What Comes After the Withdrawal?


Was it better under Saddam Hussein or now?

For sixty years, the cliché held true in America that whenever the U.S. got stuck in a war, it was under Democratic presidents, whereas Republicans brought the soldiers home. Truman dragged America into Korea; Eisenhower ended that war. Kennedy and Johnson dragged America into Vietnam; Nixon withdrew from there. Have the cards been switched in Iraq? Certainly the cliché can be turned around: Bush dragged America into Iraq; Obama is withdrawing. But if we set the cliché aside, we discover that Obama is withdrawing that which, de facto, has already been withdrawn.

The Iraq War does not belong to the group of wars of which America is proud. The immediate justification — weapons of mass destruction — for it was needlessly falsified, and the decisive phase was bungled. But when Bush implemented an increase in American troops, in spite of almost everyone’s objection, things got better. Obama, who will fulfill his presidential promise and bring the American boys home, is now profiting from it.

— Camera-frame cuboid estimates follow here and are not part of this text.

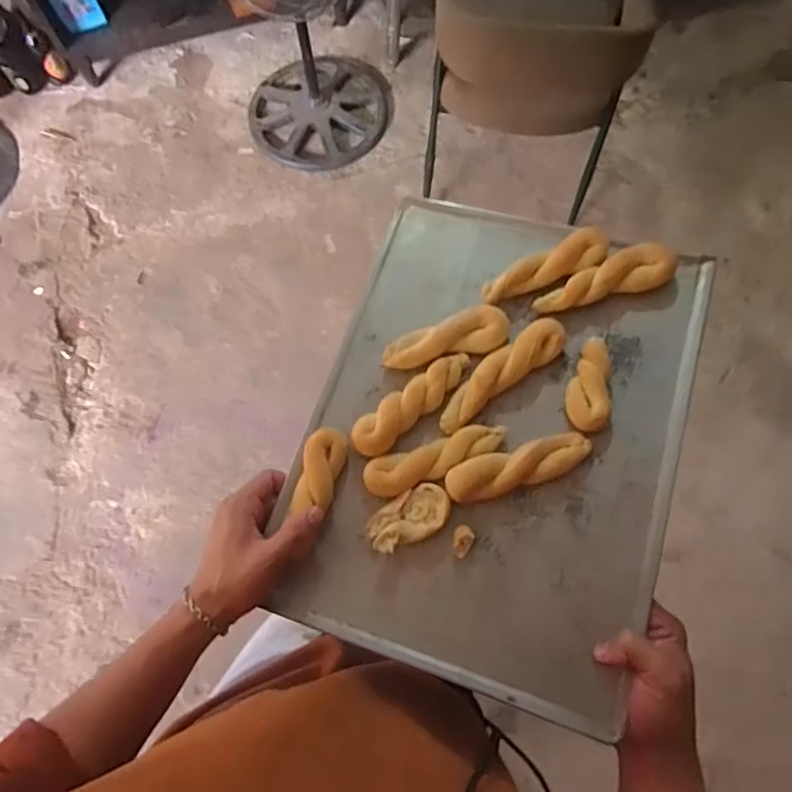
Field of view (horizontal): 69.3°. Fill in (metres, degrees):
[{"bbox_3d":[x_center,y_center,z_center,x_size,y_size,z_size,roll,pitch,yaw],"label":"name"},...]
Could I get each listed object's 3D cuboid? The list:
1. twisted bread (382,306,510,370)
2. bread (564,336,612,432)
[{"bbox_3d":[0.048,-0.055,0.559,0.122,0.024,0.039,-16,70,-2],"label":"twisted bread"},{"bbox_3d":[0.182,-0.009,0.529,0.039,0.018,0.085,17,72,9],"label":"bread"}]

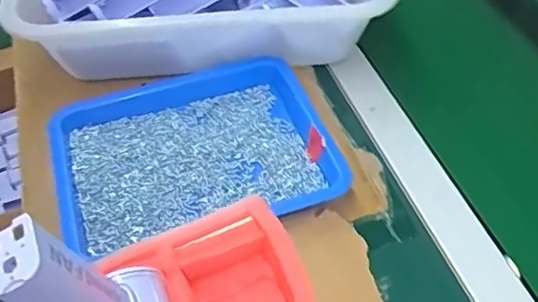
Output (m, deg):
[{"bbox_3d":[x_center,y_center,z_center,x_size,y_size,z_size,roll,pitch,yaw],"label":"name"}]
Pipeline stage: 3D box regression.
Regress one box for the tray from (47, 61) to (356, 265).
[{"bbox_3d":[-0.062,0.000,0.481,0.226,0.030,0.174,-13,50,-10],"label":"tray"}]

Every opponent of this war must ask him/herself the question: Was the world better off with Saddam’s Iraq — with a regime that was aggressive against its neighbors, its own minorities and citizens — or with the current one? Even today, there is too much blood flowing in Iraq; that much is evident. But numbers are better than emotions. And those numbers tell us that 2,604 Iraqi civilians fell victim to violence last year, which was one out of every 11,800 Iraqis. By comparison, in six northern states of Mexico, which is afflicted by drug violence, 2,853 civilians, or one out of every 6,400 local citizens, perished last year. So here comes our favorite fifth-grade math exercise: Is it safer in Iraq or in northern Mexico?

That is also the reason why Barack Obama does not relish the triumph very much. Violence in Iraq sold well in the electoral campaign. But in practical politics now, violence in the backyard in Mexico matters more.